И все-таки в начале переговорного процесса Сталин рассчитывал на благоразумную уступчивость финнов. Его предложения, изложенные на переговорах, начавшихся 11 октября 1939 года, предусматривали перенос советско-финской границы на 20—30 километров в сторону Финляндии, а для защиты Ленинграда от нападения с моря передачу островов в Финском заливе Советскому Союзу. Кроме этого, финнам было предложено сдать в аренду порт Ханко, который предполагалось использовать в качестве военно-морской базы. Взамен Советское правительство предлагало Финляндии вдвое большую территорию в Советской Карелии.
Уже в самом начале переговоров Сталин сказал финской делегации: «Поскольку Ленинград нельзя переместить, мы просим, чтобы граница проходила на расстоянии 70 километров от Ленинграда… Мы просим 2700 квадратных километров и предлагаем взамен более 5500 километров».
Такое предложение отвечало взаимным интересам. Участвующие в переговорах маршал Маннергейм и финский посланник Паасикиви выступили за удовлетворение советских условий. Но под давлением западных держав финское правительство отвергло предложенный вариант. Министр иностранных дел Финляндии Эркко заявил: «Мы ни на какие уступки Советскому Союзу не пойдем и будем драться во что бы то ни стало, так как нас обещали поддержать Англия, Америка и Швеция».
Дружная поддержка воодушевляла. К этому времени с помощью немецких специалистов на территории Финляндии уже были сооружены аэродромы, способные принимать самолеты в количестве, во много раз превышавшем финские ВВС. Но гордостью и основным козырем, укреплявшим строптивость финнов, была «линия Маннергейма». Система оборонительных сооружений, протянувшаяся от Финского залива до Ладожского озера, имела три полосы современных укреплений глубиной в 90 километров.
Переговоры зашли в тупик. Ситуация на советско-финской границе обострялась, и уже вскоре события приобрели демонстративно-угрожающий характер. Бывший командующий Ленинградским военным округом Мерецков вспоминал: «26 ноября я получил экстренное сообщение… что возле селения Майнила финны открыли артиллерийский огонь по советским пограничникам. Было убито четыре человека, девять ранено. Приказав взять под контроль границу на всем протяжении силами военного округа, я немедленно переправил донесение в Москву. Оттуда пришло указание готовиться к контрудару. На подготовку отводилась неделя, но на практике пришлось сократить срок до четырех дней, так как финские отряды в ряде мест стали переходить границу, вклиниваясь на нашу территорию и засылая в советский тыл группы диверсантов».

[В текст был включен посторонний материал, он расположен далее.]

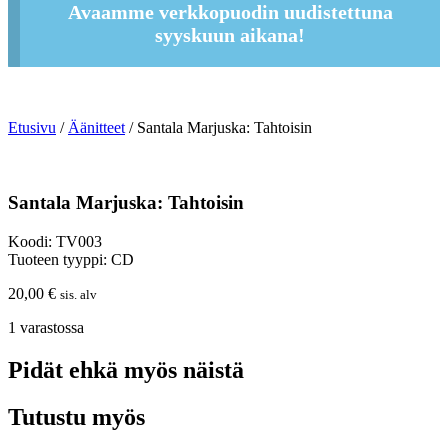
Avaamme verkkopuodin uudistettuna
syyskuun aikana!
Etusivu
/
Äänitteet
/ Santala Marjuska: Tahtoisin
Santala Marjuska: Tahtoisin
Koodi: TV003
Tuoteen tyyppi: CD
20,00
€
sis. alv
1 varastossa
Pidät ehkä myös näistä
Tutustu myös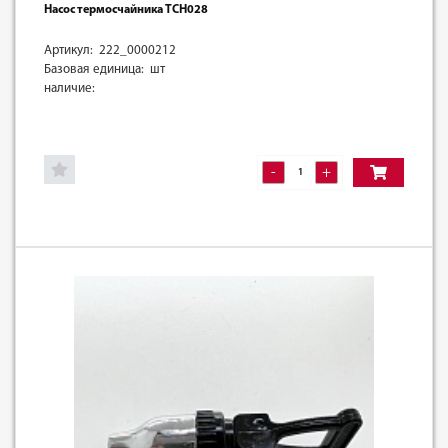
Насос термосчайника TCH028
Артикул: 222_0000212
Базовая единица: шт
наличие:
-
+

В тот же день Молотов пригласил к себе посланника Финляндии Ирие-Коскинена, вручив ему ноту об имевшем место инциденте. В ней отмечалось: «Всего было произведено семь орудийных выстрелов, в результате чего убито трое рядовых и один младший командир, ранено семь рядовых и двое из командного состава. Советские войска… воздержались от ответного обстрела…» Одновременно предлагалось отвести финские войска «подальше от границы… на 20 – 25 километров и тем самым предупредить возможность повторных провокаций».